Remote programs, including MITES Semester, NASA GL4HS, Girls Who Code Pathways, Columbia SEM, Veritas AI AI Fellowship, and the Lumiere Research Inclusion Foundation, are open to students regardless of location. Some in-person programs, such as the Sphinx Performance Academy, also accept students from outside Colorado.
4. What is the most competitive free summer program for high school students in Colorado?
The Denver Museum of Nature and Science Teen Science Scholars accepts only 2 to 4 students per research track, making it among the most selective on this list. The Medical Career Collaborative is also highly competitive, with roughly 75 spots available from over 650 applicants each year.
5. Are there free summer programs in Colorado that offer college credit?
Yes, CSU Black Issues Forum, CSU Native Education Forum, and CSU First Generation Business Summit each award one free CSU credit hour upon completion. Participants who later enroll at CSU and meet GPA requirements may also qualify for the Partnership Scholarship Award.

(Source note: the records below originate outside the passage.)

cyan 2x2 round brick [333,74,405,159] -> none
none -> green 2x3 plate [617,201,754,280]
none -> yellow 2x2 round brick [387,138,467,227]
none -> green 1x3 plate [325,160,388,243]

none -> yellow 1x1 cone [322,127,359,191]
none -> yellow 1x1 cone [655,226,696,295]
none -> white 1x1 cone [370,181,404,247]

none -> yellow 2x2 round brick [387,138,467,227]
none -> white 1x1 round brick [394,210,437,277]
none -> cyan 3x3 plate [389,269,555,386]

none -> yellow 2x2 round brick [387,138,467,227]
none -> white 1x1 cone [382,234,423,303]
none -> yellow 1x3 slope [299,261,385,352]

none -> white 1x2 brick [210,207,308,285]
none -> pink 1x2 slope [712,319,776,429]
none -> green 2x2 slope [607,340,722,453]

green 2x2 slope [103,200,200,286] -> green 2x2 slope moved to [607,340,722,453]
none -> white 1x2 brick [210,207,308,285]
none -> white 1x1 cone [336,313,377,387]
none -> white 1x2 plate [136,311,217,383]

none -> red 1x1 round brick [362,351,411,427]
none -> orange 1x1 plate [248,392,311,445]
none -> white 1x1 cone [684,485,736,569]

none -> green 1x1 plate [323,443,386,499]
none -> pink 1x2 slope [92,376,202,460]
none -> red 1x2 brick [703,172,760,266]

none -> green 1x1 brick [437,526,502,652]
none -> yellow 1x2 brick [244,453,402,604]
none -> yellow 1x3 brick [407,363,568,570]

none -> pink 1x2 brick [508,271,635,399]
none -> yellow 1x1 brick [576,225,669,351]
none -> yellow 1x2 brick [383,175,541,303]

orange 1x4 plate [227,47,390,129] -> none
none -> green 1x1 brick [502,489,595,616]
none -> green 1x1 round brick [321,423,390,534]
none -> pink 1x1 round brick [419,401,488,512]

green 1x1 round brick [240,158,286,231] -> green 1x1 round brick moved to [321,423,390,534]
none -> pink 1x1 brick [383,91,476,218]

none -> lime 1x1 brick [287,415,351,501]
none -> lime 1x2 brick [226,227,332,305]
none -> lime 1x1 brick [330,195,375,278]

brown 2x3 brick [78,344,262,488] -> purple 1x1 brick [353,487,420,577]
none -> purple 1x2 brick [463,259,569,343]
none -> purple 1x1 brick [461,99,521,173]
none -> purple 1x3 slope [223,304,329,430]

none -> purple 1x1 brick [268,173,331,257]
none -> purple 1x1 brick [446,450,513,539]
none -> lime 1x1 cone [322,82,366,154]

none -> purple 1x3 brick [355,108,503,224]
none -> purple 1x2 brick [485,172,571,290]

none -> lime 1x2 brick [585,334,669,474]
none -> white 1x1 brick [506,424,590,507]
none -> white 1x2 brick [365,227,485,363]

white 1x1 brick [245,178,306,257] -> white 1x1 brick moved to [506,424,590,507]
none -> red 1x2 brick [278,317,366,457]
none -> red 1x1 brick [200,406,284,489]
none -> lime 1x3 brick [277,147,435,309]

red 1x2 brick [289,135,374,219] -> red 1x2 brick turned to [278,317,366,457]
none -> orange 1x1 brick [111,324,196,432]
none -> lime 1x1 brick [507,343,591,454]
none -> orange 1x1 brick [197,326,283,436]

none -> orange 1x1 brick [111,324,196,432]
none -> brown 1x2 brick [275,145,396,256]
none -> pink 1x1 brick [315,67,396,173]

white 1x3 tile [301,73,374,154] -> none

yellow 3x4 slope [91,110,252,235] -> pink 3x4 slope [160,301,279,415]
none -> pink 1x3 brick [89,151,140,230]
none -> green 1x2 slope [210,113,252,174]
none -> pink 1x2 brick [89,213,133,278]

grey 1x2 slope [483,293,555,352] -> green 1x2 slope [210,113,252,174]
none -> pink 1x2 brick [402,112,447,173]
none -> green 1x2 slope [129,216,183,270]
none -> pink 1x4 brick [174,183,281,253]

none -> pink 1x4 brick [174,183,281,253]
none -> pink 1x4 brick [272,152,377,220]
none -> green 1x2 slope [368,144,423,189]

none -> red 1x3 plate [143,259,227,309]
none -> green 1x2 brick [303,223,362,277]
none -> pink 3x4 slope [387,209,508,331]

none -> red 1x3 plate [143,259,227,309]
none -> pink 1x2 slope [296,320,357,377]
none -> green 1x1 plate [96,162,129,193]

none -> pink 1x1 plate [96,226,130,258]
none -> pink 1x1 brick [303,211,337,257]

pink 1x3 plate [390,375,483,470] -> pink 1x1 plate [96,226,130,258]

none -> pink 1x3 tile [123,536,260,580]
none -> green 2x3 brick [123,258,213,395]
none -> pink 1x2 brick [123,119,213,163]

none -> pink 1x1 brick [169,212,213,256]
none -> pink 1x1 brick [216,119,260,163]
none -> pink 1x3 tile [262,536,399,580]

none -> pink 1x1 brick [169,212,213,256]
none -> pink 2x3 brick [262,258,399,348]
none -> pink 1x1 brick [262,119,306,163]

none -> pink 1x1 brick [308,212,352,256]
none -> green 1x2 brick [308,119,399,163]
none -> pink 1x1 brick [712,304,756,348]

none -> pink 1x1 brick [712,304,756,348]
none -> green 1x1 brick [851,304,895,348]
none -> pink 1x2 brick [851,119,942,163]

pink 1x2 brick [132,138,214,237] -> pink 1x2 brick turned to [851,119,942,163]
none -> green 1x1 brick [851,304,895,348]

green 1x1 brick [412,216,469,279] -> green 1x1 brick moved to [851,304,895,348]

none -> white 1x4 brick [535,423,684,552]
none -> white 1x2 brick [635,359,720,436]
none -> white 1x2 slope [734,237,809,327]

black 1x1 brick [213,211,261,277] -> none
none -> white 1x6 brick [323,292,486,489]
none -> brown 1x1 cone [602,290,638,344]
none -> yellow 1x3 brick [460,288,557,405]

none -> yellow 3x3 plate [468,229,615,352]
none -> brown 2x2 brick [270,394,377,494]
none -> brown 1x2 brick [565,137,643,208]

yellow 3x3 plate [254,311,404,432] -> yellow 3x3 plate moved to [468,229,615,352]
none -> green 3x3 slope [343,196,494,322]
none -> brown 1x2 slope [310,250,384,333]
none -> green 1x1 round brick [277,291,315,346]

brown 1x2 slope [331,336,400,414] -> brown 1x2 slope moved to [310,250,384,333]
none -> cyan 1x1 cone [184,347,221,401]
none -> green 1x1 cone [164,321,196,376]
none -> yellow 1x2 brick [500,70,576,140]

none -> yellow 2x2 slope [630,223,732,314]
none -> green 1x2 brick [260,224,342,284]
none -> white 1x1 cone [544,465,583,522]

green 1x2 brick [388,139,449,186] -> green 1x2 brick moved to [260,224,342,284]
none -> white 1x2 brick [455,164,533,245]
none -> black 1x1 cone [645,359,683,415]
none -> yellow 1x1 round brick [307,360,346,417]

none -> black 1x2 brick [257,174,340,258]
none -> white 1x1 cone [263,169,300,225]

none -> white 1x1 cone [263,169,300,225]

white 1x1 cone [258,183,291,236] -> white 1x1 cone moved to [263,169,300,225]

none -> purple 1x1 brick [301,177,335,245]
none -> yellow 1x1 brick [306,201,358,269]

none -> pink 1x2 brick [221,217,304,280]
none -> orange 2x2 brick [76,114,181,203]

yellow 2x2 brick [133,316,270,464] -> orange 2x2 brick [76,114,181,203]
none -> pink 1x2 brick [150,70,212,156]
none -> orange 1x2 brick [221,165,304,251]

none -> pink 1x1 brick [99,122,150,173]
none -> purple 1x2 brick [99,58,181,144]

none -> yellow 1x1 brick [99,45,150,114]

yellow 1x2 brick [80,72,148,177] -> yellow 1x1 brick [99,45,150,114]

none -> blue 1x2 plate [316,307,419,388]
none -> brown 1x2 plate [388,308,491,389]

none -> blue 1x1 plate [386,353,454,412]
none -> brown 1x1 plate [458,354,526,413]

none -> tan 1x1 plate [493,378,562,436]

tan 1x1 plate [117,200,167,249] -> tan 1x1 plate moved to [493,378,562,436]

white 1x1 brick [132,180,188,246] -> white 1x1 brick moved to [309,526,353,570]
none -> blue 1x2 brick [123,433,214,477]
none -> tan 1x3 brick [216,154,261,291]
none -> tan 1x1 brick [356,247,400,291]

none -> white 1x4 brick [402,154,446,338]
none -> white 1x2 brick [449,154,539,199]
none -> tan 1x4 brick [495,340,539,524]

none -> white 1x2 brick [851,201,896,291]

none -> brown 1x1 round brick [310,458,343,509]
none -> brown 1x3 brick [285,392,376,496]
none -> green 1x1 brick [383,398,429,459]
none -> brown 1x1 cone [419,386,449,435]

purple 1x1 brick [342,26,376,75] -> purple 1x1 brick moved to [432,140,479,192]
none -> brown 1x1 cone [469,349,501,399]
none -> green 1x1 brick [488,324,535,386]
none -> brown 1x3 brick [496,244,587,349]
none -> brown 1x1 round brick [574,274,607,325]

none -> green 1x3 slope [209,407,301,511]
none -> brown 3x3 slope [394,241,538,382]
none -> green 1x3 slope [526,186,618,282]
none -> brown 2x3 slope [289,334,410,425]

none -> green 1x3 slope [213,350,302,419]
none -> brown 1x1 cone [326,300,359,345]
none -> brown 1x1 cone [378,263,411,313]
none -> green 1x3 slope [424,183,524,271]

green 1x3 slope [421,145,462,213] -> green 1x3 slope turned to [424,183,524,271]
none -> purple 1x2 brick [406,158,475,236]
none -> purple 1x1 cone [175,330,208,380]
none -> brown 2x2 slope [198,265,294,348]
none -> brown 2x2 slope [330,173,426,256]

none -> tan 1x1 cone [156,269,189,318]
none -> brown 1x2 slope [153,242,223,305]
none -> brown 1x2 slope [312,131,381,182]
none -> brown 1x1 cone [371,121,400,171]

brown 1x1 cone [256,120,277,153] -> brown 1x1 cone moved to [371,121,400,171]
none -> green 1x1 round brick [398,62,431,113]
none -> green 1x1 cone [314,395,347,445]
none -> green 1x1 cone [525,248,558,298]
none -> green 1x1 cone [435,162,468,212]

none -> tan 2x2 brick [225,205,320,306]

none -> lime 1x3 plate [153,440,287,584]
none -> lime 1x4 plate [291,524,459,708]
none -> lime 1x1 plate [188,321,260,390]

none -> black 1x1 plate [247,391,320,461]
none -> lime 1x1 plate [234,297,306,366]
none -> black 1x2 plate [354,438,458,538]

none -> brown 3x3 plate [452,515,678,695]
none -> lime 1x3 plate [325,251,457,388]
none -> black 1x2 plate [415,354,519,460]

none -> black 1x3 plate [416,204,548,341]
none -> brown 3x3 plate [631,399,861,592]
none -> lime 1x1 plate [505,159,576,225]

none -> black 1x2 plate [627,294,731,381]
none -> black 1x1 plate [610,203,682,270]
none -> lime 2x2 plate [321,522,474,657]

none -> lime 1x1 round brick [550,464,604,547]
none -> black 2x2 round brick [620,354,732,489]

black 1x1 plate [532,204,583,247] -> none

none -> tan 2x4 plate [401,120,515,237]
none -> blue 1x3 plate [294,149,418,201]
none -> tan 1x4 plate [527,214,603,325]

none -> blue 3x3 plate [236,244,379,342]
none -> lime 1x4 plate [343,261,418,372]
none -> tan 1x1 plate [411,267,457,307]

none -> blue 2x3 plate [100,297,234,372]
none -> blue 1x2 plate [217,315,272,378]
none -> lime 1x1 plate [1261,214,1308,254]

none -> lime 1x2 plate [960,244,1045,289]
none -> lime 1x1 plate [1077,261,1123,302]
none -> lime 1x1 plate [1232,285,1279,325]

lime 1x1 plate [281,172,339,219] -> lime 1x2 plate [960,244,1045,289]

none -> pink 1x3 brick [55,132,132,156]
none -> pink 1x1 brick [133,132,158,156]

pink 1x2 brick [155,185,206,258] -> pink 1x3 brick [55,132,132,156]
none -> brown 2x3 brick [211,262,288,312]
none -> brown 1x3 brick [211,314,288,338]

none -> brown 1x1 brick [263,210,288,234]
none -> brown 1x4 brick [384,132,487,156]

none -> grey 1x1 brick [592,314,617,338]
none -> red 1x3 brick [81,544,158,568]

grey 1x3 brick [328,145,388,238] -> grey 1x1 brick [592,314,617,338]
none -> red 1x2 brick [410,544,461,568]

6. When should I apply to free summer programs in Colorado?
Several programs have early deadlines, including NIST SHIP (January 26), Child Health Research Internship (February 1), and MITES Semester (February 1). Others fall in spring, including Medical Career Collaborative (March 4) and NASA GL4HS (March 15). Students should monitor program websites from fall onward, as some programs, such as GoGetMath and Sphinx Performance Academy, post deadlines without fixed dates.